*** DOCUMENT SEGMENT ***

We also pointed to comments by Tobias Nipkow which clearly show that
he had to fight the theorem prover. Many formalisations we cited for
comparison contain statements about having to fight their respective
theorem prover.
The conclusion we want the reader to draw from our comparisons is
that if one is just interested in formalising results from regular language
theory, not results from automata theory, then regular expressions are
easier to work with formally. If you look at the numbers (especially the
ones for Isabelle/HOL), then we hope you agree with us that the startup
costs are much higher with automata in comparison with regular
expressions. We carefully commented on the examples we have cited in
the Conclusion. Nowhere did we claim that they are one-to-one comparisons with
our development. We did, for example, say that Braibant agreed with us that
*if* he had done just Myhill-Nerode using his library, he estimates our
development is more concise (see his comment in the Conclusion, p. 25).
> In this article, the authors choose
> to do the converse: avoid the notion of automata altogether, and see
> how far it goes. I find this choice a bit peculiar.
At first sight, our choice/approach might seem peculiar, since
we are not primarily verifying an algorithm. However, we are not
the only ones who pondered about this approach (we mentioned Gasarch).
We showed that this is indeed a choice that can lead you quite far
with regular language theory and lead to a relatively smooth
formalisation. We did not make the claim that regular expressions are
a substitute for automata in all situations. See our paragraph
in the Conclusion starting with "While regular expressions are
convenient, they have some limitations."
> Third, I wonder to what extent some of the proofs presented in this
> article are a rephrasing of standard proofs (that go through
> automata), inlining the notion of automata, e.g., the construction
> depicted in Section 3. Also, the notions of derivatives and partial
> derivatives underly some automata constructions: for instance, from my
> point of view, Section 5 is actually building a DFA (with transition
> relation $\delta$ and initial state ${r}$)from a regular expression
> without saying so; and it suffices to take as a tag function the
> expression $\lambda x.\delta({r},x)$ (which is a right invariant
> equivalence relation between strings, and of finite index since there
> finitely many states in the automaton). The authors take care to note
> the proximity of their arguments with existing ones when due (that
> often rely on automata), but they seem very close to the existing one
> in any case, with enough inlining. (Yet, I found the proof based on
> tagging functions quite elegant: it avoids the explicit construction
> of an automata--because automata are difficult to formalize in
> HOL--while being close to the intuitive automata constructions, even
> if they are not mentionned.)

*** End of DOCUMENT SEGMENT ***
*** DATA BLOCK ***

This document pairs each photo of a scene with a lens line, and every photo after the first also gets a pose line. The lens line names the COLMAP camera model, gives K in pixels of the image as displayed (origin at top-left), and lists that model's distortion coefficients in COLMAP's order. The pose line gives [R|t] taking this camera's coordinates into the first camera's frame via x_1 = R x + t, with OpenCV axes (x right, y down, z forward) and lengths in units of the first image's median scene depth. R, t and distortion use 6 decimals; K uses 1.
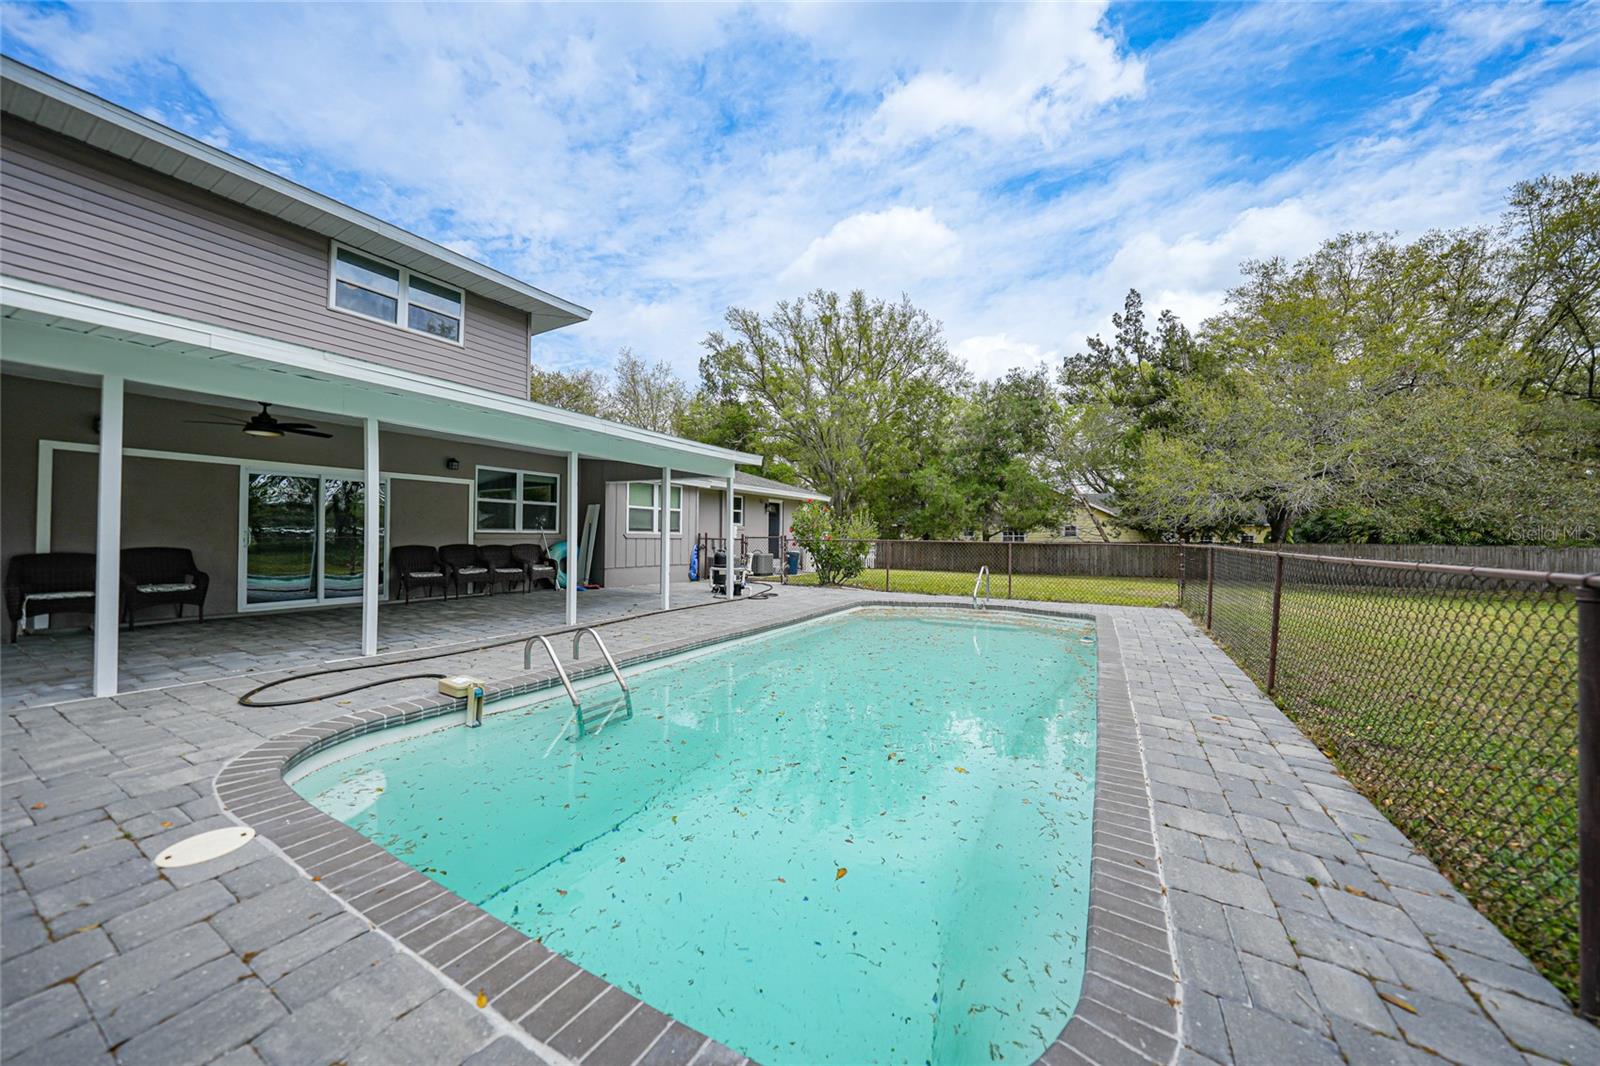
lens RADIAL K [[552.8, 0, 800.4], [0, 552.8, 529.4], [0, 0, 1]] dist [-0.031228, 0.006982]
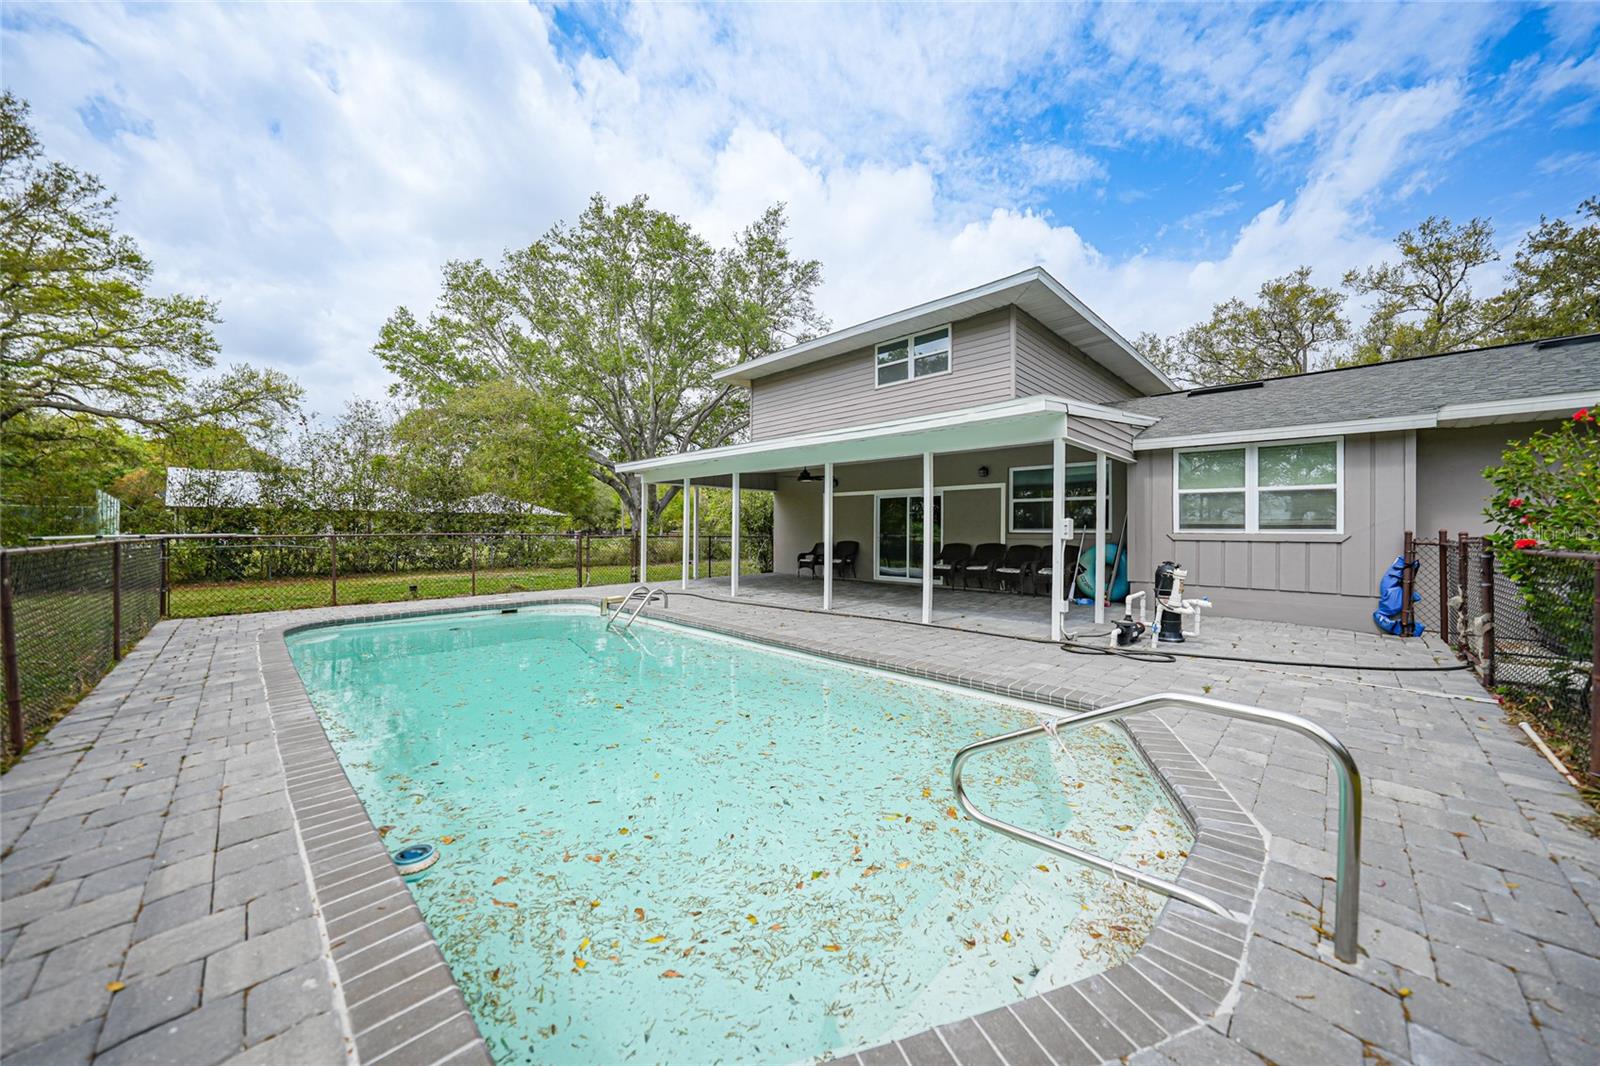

*** End of DATA BLOCK ***

## SET OF TASKS
1: In the reply about formalizing regular language theory, substitute "finite automata" for "automata" and write the passage out again. Begin at the words "The conclusion we" and stop after "Conclusion, p. 25).".
2: In the reply about formalizing regular language theory, who do the authors say they mentioned as someone else who pondered avoiding automata?

## ANSWERS PROVIDED
1:
The conclusion we want the reader to draw from our comparisons is
that if one is just interested in formalising results from regular language
theory, not results from finite automata theory, then regular expressions are
easier to work with formally. If you look at the numbers (especially the
ones for Isabelle/HOL), then we hope you agree with us that the startup
costs are much higher with finite automata in comparison with regular
expressions. We carefully commented on the examples we have cited in
the Conclusion. Nowhere did we claim that they are one-to-one comparisons with
our development. We did, for example, say that Braibant agreed with us that
*if* he had done just Myhill-Nerode using his library, he estimates our
development is more concise (see his comment in the Conclusion, p. 25).

2: Gasarch